Daines is chairing the National Republican Senatorial Committee, the main campaign arm for Senate Republicans, and he’s put an emphasis on supporting candidates they believe will be the strongest in the general election.
““It’s unfortunate that rather than building seniority for our great state in the House, Matt is choosing to abandon his seat and create a divisive primary,” Daines said in a statement released by NRSC Friday. “Tim Sheehy has my full support because he is the best candidate to take on Jon Tester. Whichever party wins the Montana Senate seat will control the United States Senate in 2024, and Republicans cannot risk nominating a candidate who gave Jon Tester the biggest victory of his career.”
Rosendale said Friday he believes GOP leaders getting so heavily involved in supporting Sheehy this early in the process is offensive to voters. He said he’ll stand on his conservative record in Congress, and he expects that will appeal to primary voters.
“I’m anticipating that Mitch McConnell and the Senate committee is going to, probably in about ten minutes begin their attacks on Matt Rosendale, and I’m fully prepared for that,” he said.
The Montana Democratic Party released its own statement, continuing its contention that a heated GOP primary between Rosendale and Sheehy would be good news for Tester.
“Buckle up for the battle of the out-of-staters, because Mitch McConnell and the NRSC’s greatest nightmare in Montana came true,” said Hannah Rehm, the party’s senior communications advisor. “Over the coming months, Montanans are going to see how out of touch Maryland Matt and Transplant Tim are with our state.”

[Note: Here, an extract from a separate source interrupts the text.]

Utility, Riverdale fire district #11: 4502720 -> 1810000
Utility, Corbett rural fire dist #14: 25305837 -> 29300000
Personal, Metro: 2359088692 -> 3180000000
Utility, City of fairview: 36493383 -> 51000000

Even before Rosendale’s announcement, at least eight Republicans had expressed interest in running for his U.S. House seat, representing Montana’s eastern congressional district. Now that the position is confirmed to be open, we could see those and even more jumping into that race.
Editor's note: This article has been updated. The original post is below.
U.S. Rep. Matt Rosendale officially entered the race for the U.S. Senate on Friday, filing paperwork with the Montana Secretary of State. The announcement sets up a Republican primary showdown to see who can secure the party’s nomination to challenge Democrat U.S. Sen. Jon Tester.
Rosendale has long been suspected of having plans to enter the Senate race. A half dozen Republican candidates had filed to run for the congressman’s current seat before his announcement to enter the Senate race.
The path to the GOP nomination will not be easy for the two-term U.S. Representative and former Montana State Auditor.
Among the Republican candidates challenging Tester is Gallatin County businessman and Navy veteran Tim Sheehy. Sheehy has the backing of the National Republican Senatorial Committee headed by Montana U.S. Sen. Steve Daines. His campaign has raised a total of $5.3 million since launching, and he has had a significant presence over the air for months with political ads.
Former Montana Secretary of State and Public Service Commissioner Brad Johnson is also running for the Republican nomination for Senate. Johnson, who told MTN when he announced his campaign that he expected to be significantly outspent in the GOP primary, brought in just over $22,000 during the last quarter.
Rosendale previously squared off against Tester, a two-term incumbent at the time, in 2018 for the U.S. Senate seat. After the primary, Rosendale was endorsed by then-President Donald Trump and Vice President Mike Pence. Trump visited Montana four times to campaign for Rosendale and Pence visited three times.
Tester won 50.3% of the vote in the 2018 general election and Rosendale received 46.8% of the vote.
Daines-backed Sheehy is seen by the NRSC as the better chance of unseating the now three-term incumbent Tester, as Sheehy can help personally fund his campaign and has no voting record to scrutinize.
On Friday, former President Trump officially endorsed Sheehy for the race. Trump noted he had respect for Rosendale and will endorse him in the future, but believes Sheehy is in the best position to take on Tester in the general election.
Editor's note: This story has been updated with former President Trump's endorsement of Tim Sheehy.